Small 2o (261 x 176 mm). 84 leaves, first text leaf misbound after fol.5. Foliated: 7 leaves preliminaries, 75 leaves text, 2 leaves index. 25 lines, text printed within single rule border. Four hand-colored double-page engraved maps and one hand-colored double-page engraved plate of the mariner's compass, heightened with gold. (One leaf with fore-margin renewed.) Contemporary Italian vellum, coat-of-arms of the Marini family blindstamped at the center of both covers, gilt-lettered morocco spine label.
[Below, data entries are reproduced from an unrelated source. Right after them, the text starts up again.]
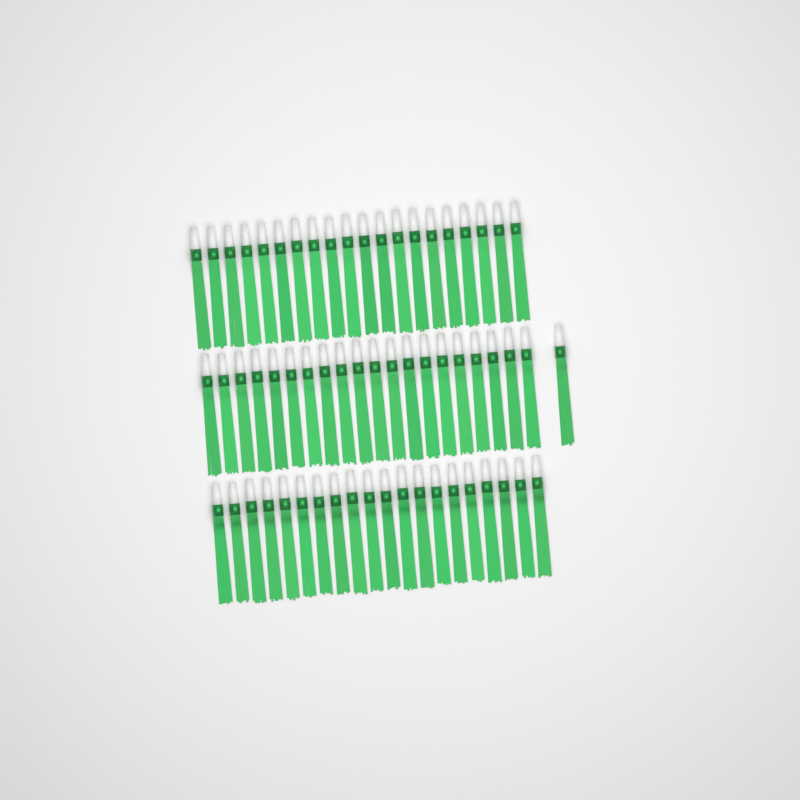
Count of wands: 61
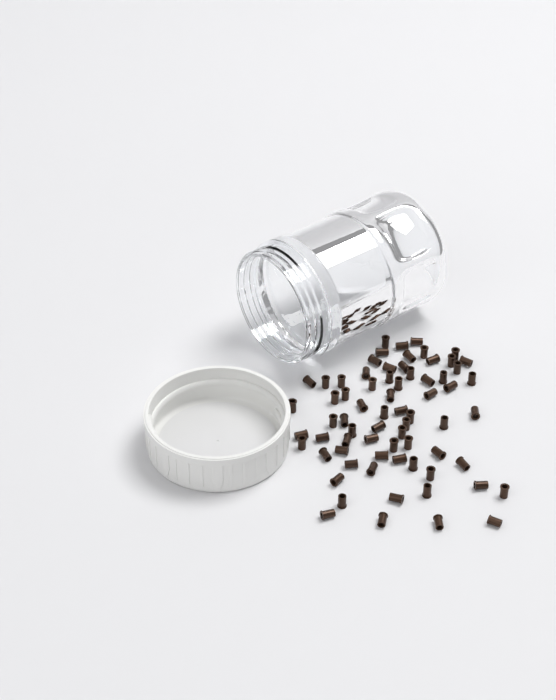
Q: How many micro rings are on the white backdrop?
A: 70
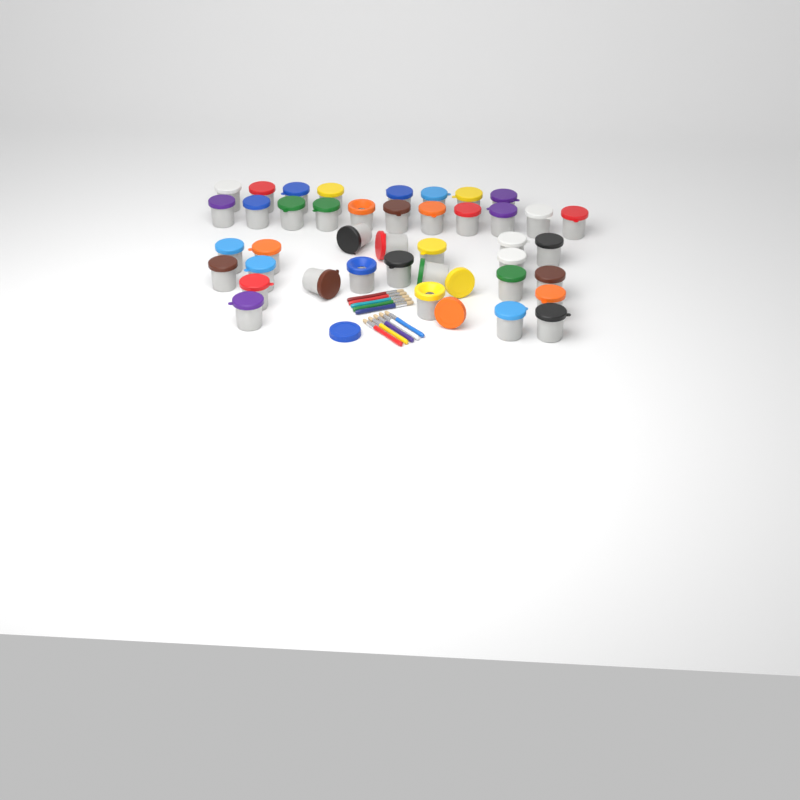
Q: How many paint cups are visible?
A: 41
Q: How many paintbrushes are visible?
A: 10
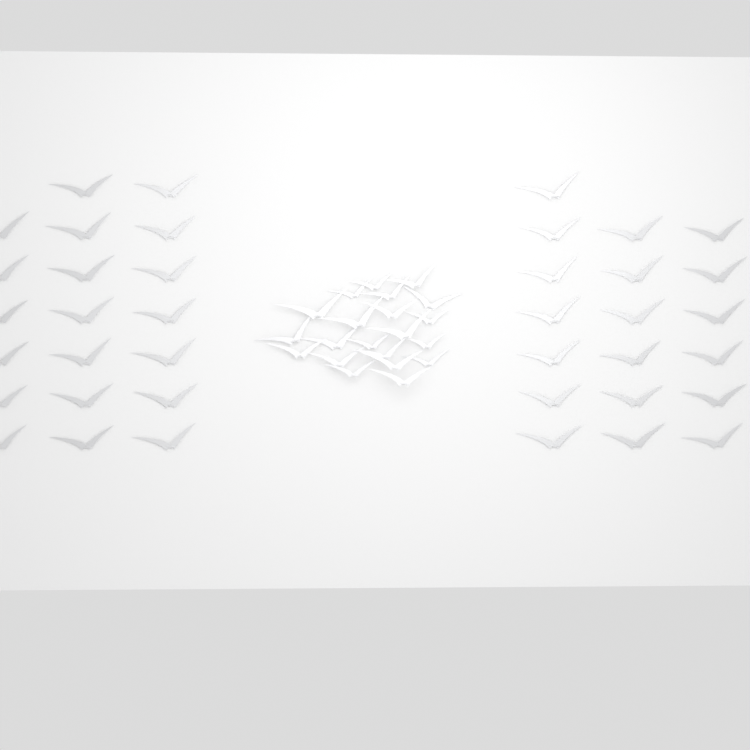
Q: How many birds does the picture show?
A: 60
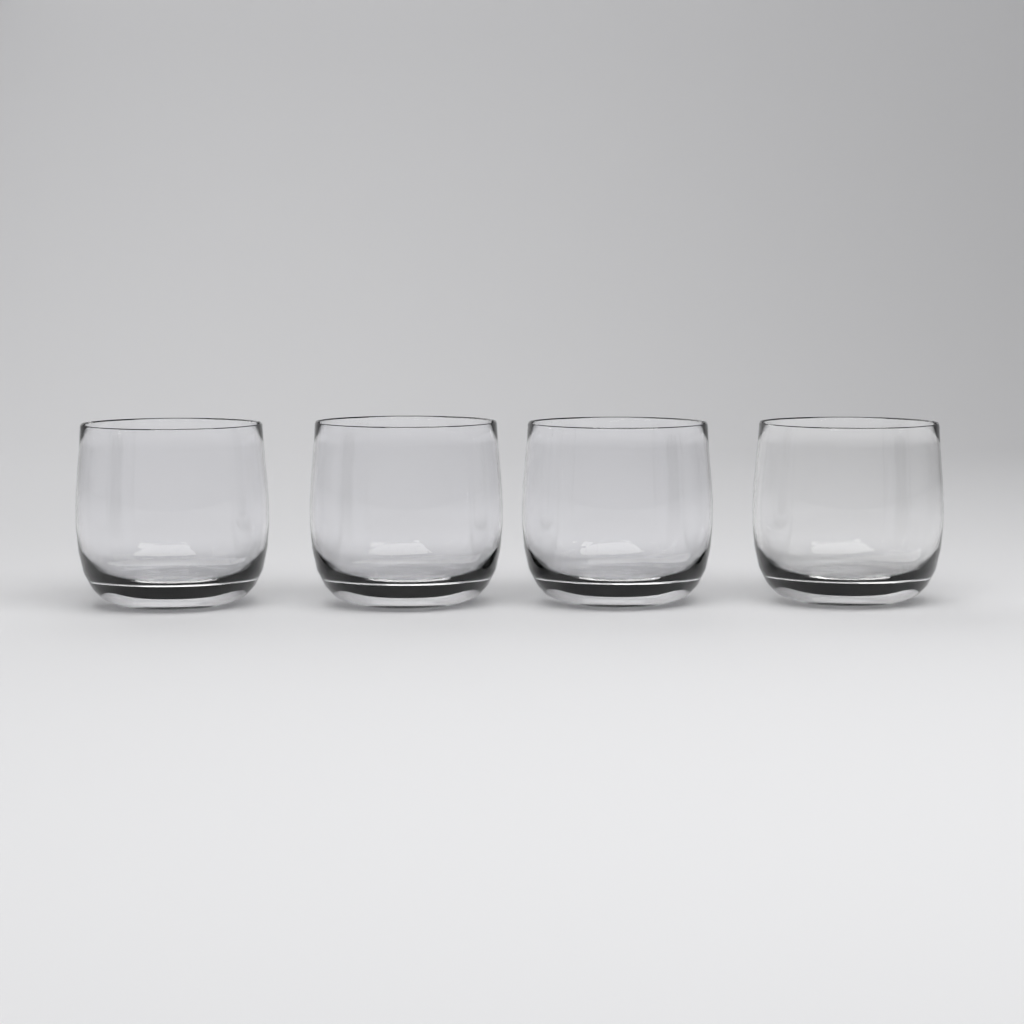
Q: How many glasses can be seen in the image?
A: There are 4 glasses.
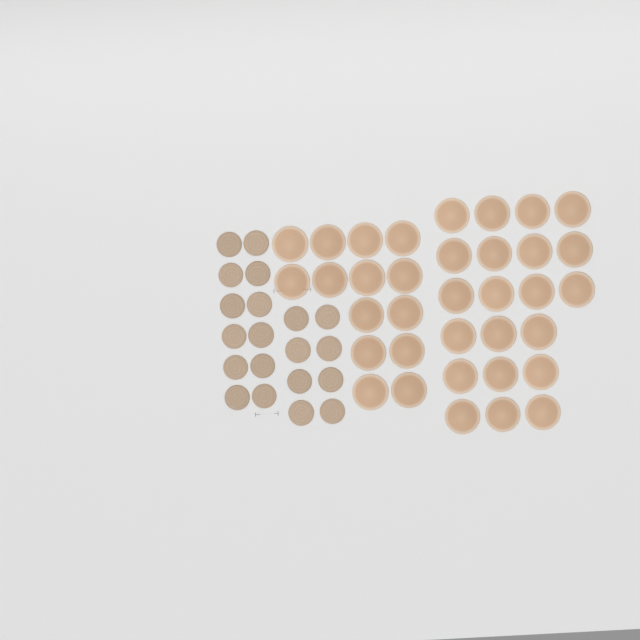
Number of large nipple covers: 35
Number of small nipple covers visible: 20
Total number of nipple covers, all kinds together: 55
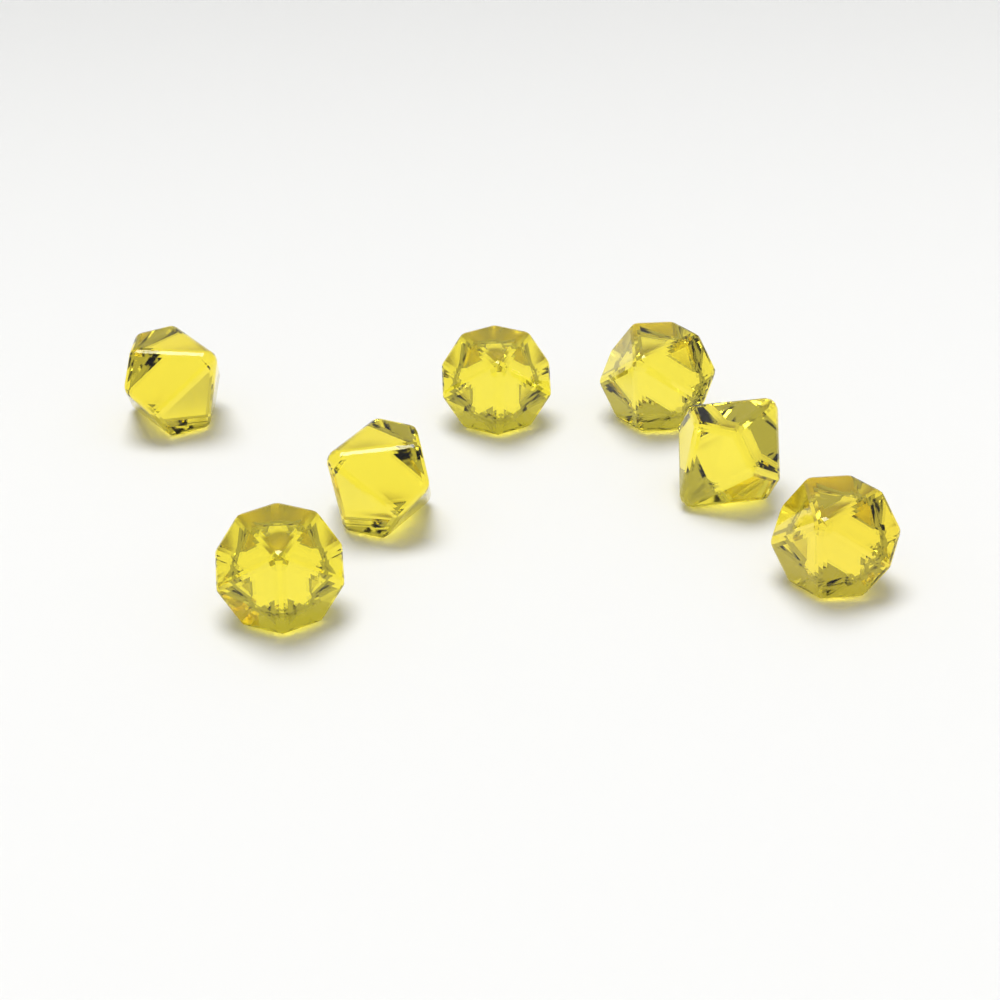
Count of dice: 7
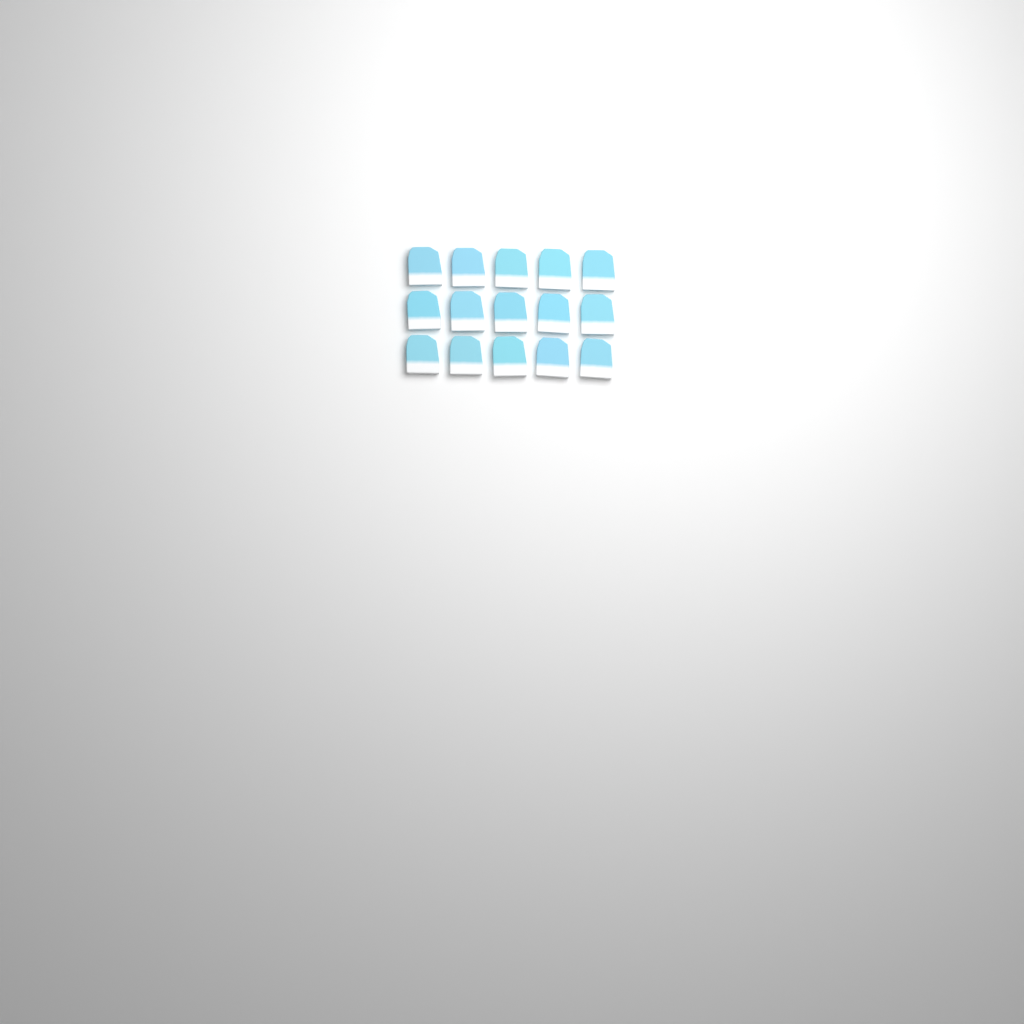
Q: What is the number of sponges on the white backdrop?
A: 15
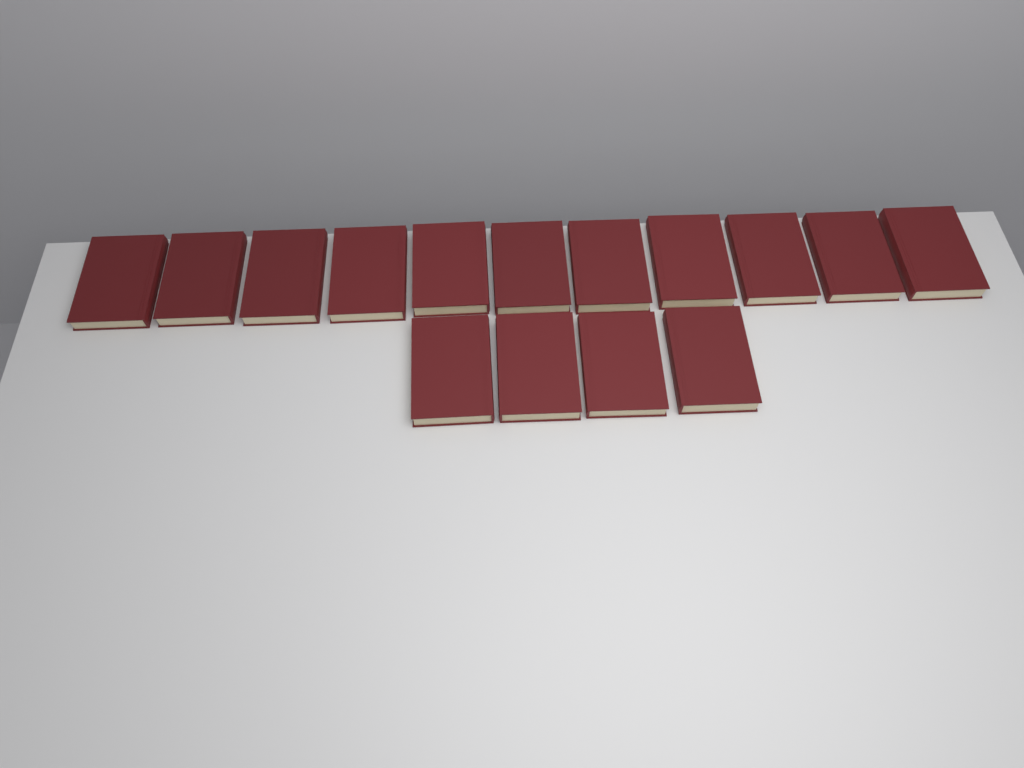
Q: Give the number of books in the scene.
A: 15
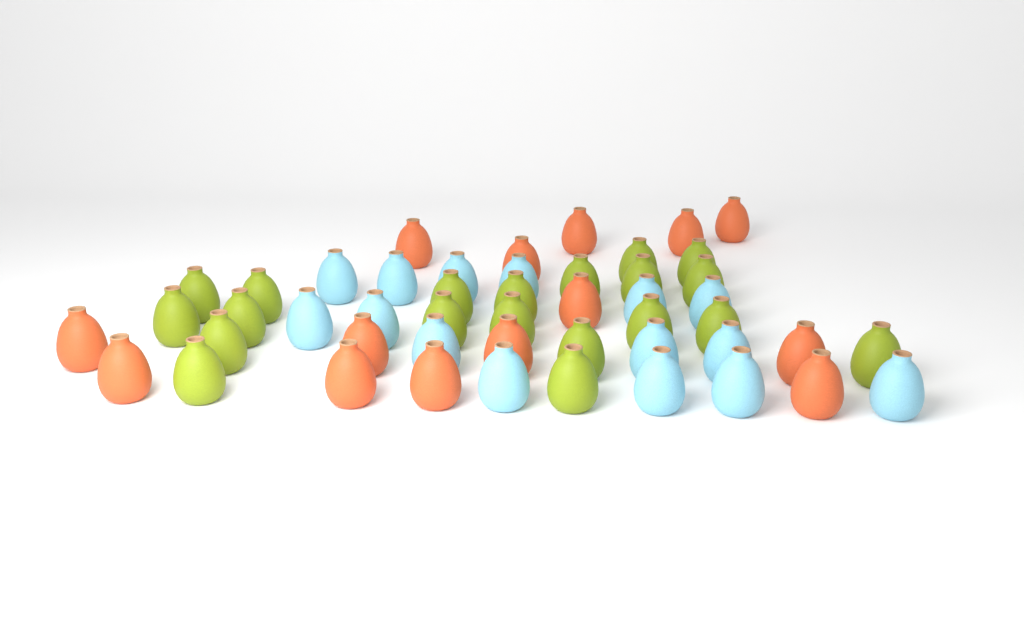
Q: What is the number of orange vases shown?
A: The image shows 14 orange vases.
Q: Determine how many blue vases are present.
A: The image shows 15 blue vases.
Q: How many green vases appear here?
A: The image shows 20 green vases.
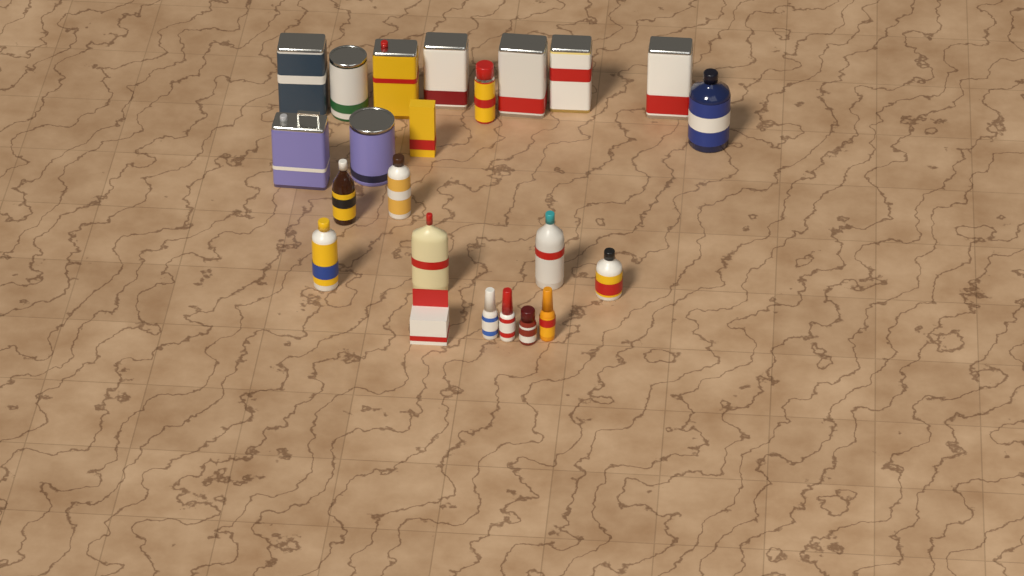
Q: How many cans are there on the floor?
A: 10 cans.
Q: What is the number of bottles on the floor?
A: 11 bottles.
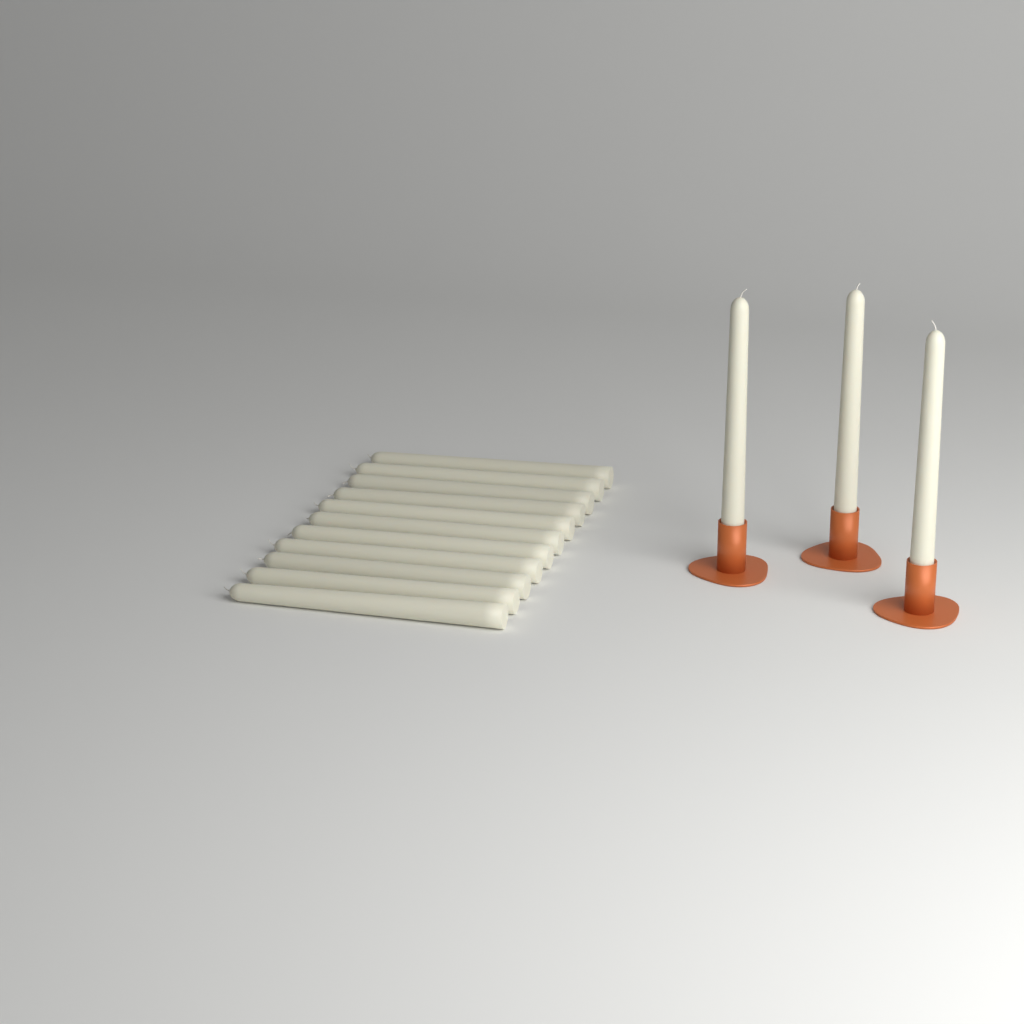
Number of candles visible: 14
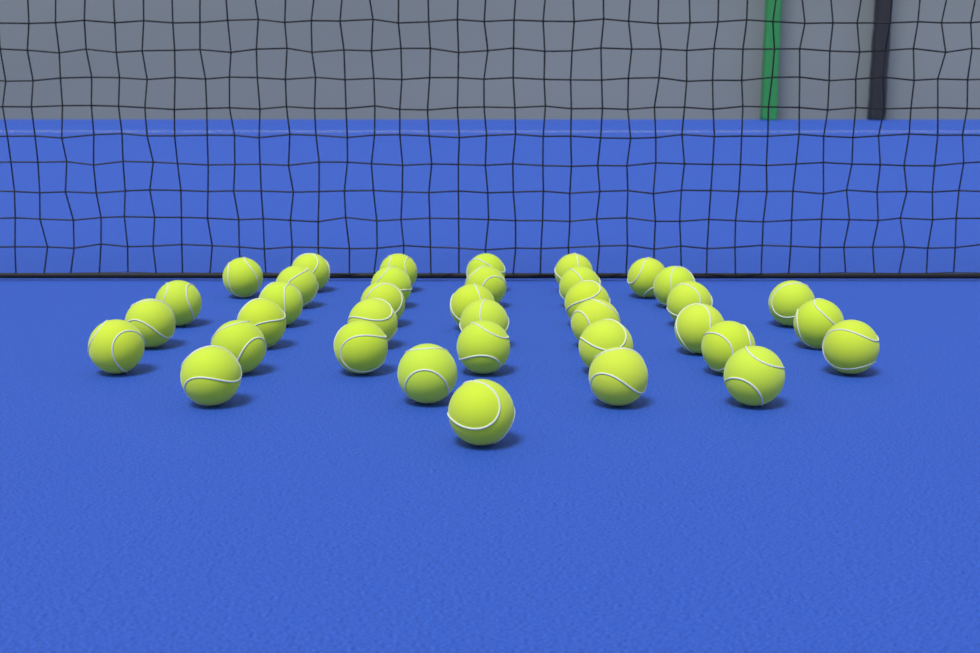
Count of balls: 37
Provenance: Gaetano Marini (1740-1815), Italian antiquary and curator of the Vatican Library (binding; note in his hand mounted on pastedown providing bibliographical data and stating that the work includes a treatise on measuring geographical distance); acquired from Jake Zeitlin, 1972.

FIRST EDITION OF THE FIRST TURKISH ILLUSTRATED BOOK, printed in an edition of 1,000 copies, and the second book issued by the famous press of Müteferrika, the first Ottoman Turkish publisher. Kâtib Çelebi's work is a valuable historical survey of Ottoman sea-power both before the capture of Constantinople, and after the associated reorganisation of the fleet. Müteferrika worked from the manuscripts left by the Turkish polyhistorian Mustafa b. Abdullah, called Kâtib Çelebi, who began his cosmography in 1648, based on early Arab geographical writings. Bagrow, in his History of Cartography, apparently did not know of this edition since he discusses only a later work by Kâtib Çelebi with additions by Abu Kakr, printed by the same printer in 1732, called the Cihan-numa ('The Mirror of the World').

The fine hand-colored maps are: a world map in two hemispheres after Mercator-Hondius; the Mediterranean and Black Seas; Greece and part of Asia Minor; and the Adriatic Sea. The last plate shows two marine compass-roses, one with the winds named in Turkish, the other in Arabic and Persian. Atabey 898; Babinger, p.12; Blackmer 1176; Toderini III, pp. 25-34 (defective copy); Watson 2 (defective copy). Fact and Fantasy 63.